Hello. Mr. Moufarrige, from Stella. The budget and expansion of offices in H2 is very strong. Which regions are they planned for, and are there any green shoots in China yet, for example, and thank you for taking her question.

There are no green shoots in China. There's a little bit in the Middle East. We're looking at a few more. We're looking at Japan. We're not looking at Australia because we don't get a return on capital invested yet. In fact, I'm going to Osaka in the next 10 days. I'm going to London. We're also looking in London, but we haven't found anything we like yet. Have you got three minutes?

Final question, I think, from Ronnie.

Here's the final question.

You sort of answered already, but why would we retain AUD 130 million of cash and only pay 50% as the earnings and dividends? She sort of explained before.

Who was that?

Ronnie Chng.

If everybody keeps complaining about the amount of cash we're keeping, we will seriously put a big boat out there, but we're not going to pay a higher dividend in the foreseeable future.
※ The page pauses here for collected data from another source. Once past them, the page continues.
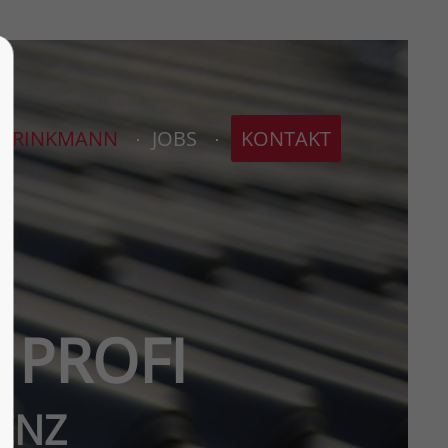
About us
BRINKMANN
JOBS
KONTAKT
Lorem ipsum dolor sit amet,
0
consectetuer adipiscing elit.
Aenean commodo ligula eget dolor.
Aenean massa. Cum sociis natoque
penatibus et magnis dis parturient
montes, nascetur ridiculus mus.
Donec quam felis, ultricies nec.
PROFI
TENZ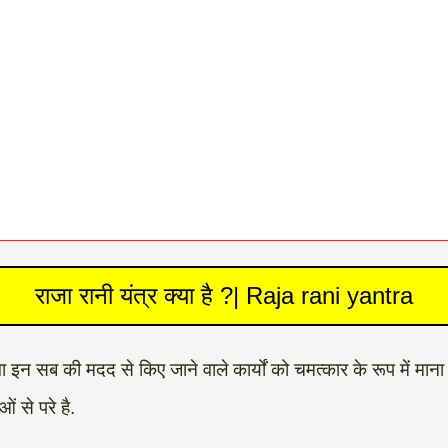
राजा रानी यंत्र क्या है ?| Raja rani yantra
ा होगा इन सब की मदद से किए जाने वाले कार्यों को चमत्कार के रूप में
ं से परे है.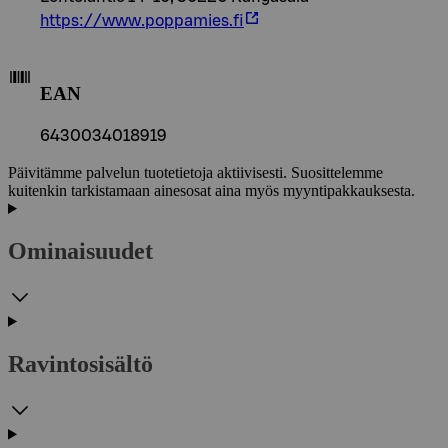
https://www.poppamies.fi
EAN
6430034018919
Päivitämme palvelun tuotetietoja aktiivisesti. Suosittelemme
kuitenkin tarkistamaan ainesosat aina myös myyntipakkauksesta.
Ominaisuudet
Ravintosisältö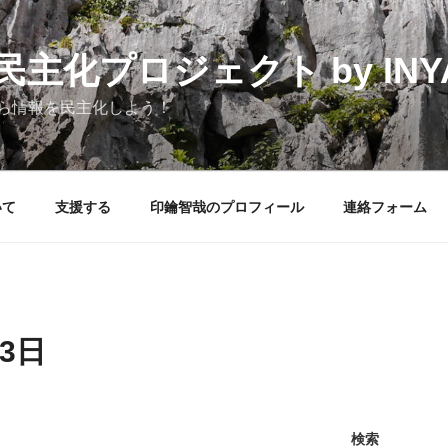
化プロジェクト by INYAK
ら情報を民主化しよう！
いて
支援する
印鑰智哉のプロフィール
連絡フォーム
13日
検索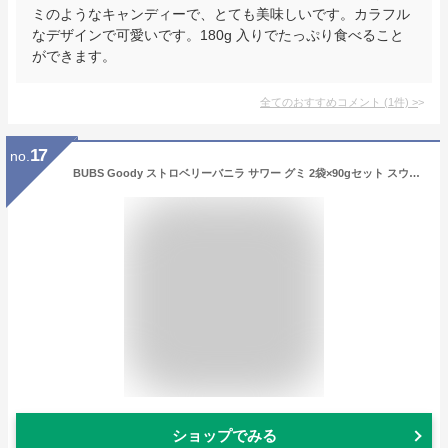
ミのようなキャンディーで、とても美味しいです。カラフル
なデザインで可愛いです。180g 入りでたっぷり食べること
ができます。
全てのおすすめコメント
(
1
件)
>
17
no.
BUBS Goody ストロベリーバニラ サワー グミ 2袋×90gセット スウェーデンのお菓子です [並行輸入品]
ショップでみる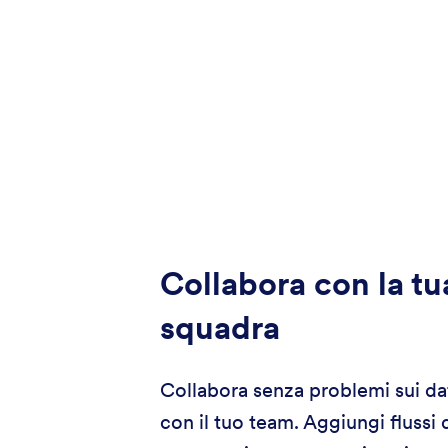
Collabora con la tu
squadra
Collabora senza problemi sui dat
con il tuo team. Aggiungi flussi 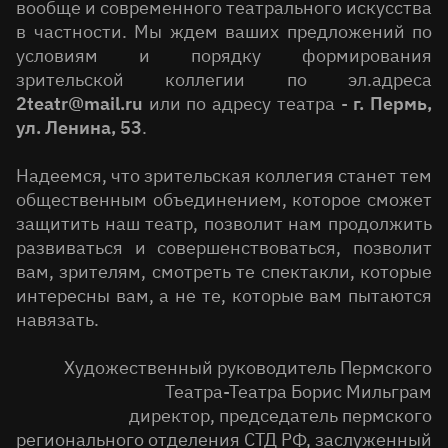
вообще и современного театрального искусства
в частности. Мы ждем ваших предложений по
условиям и порядку формирования
зрительской коллегии по эл.адреса
2teatr@mail.ru
или по адресу театра -
г. Пермь,
ул. Ленина, 53
.
Надеемся, что зрительская коллегия станет тем
общественным объединением, которое сможет
защитить наш театр, позволит нам продолжить
развиваться и совершенствоваться, позволит
вам, зрителям, смотреть те спектакли, которые
интересны вам, а не те, которые вам пытаются
навязать.
Художественный руководитель Пермского
Театра-Театра Борис Мильграм
директор, председатель пермского
регионального отделения СТД РФ, заслуженный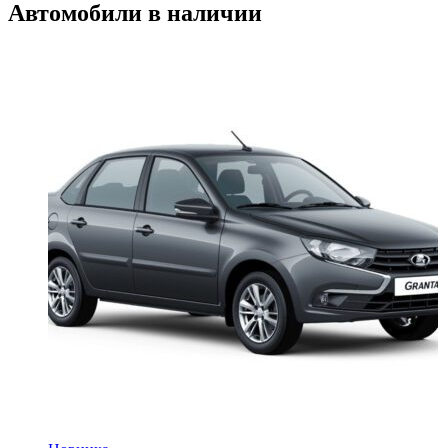
Автомобили в наличии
We will if our profits continue to increase, but we will never let our bank balance drop below AUD 120 million because when it hits AUD 120 million, I get nervous if it's dropping rather than if it's going up. Come on. How can you ask for a better, how can you ask for a better result than this? Somebody should just, why nobody's asked, "How do we do it?

You wouldn't tell anyone.

No, I won't. But that's okay. Can we stop now?

Yeah.

No questions from you guys. Going, going. Meeting closed.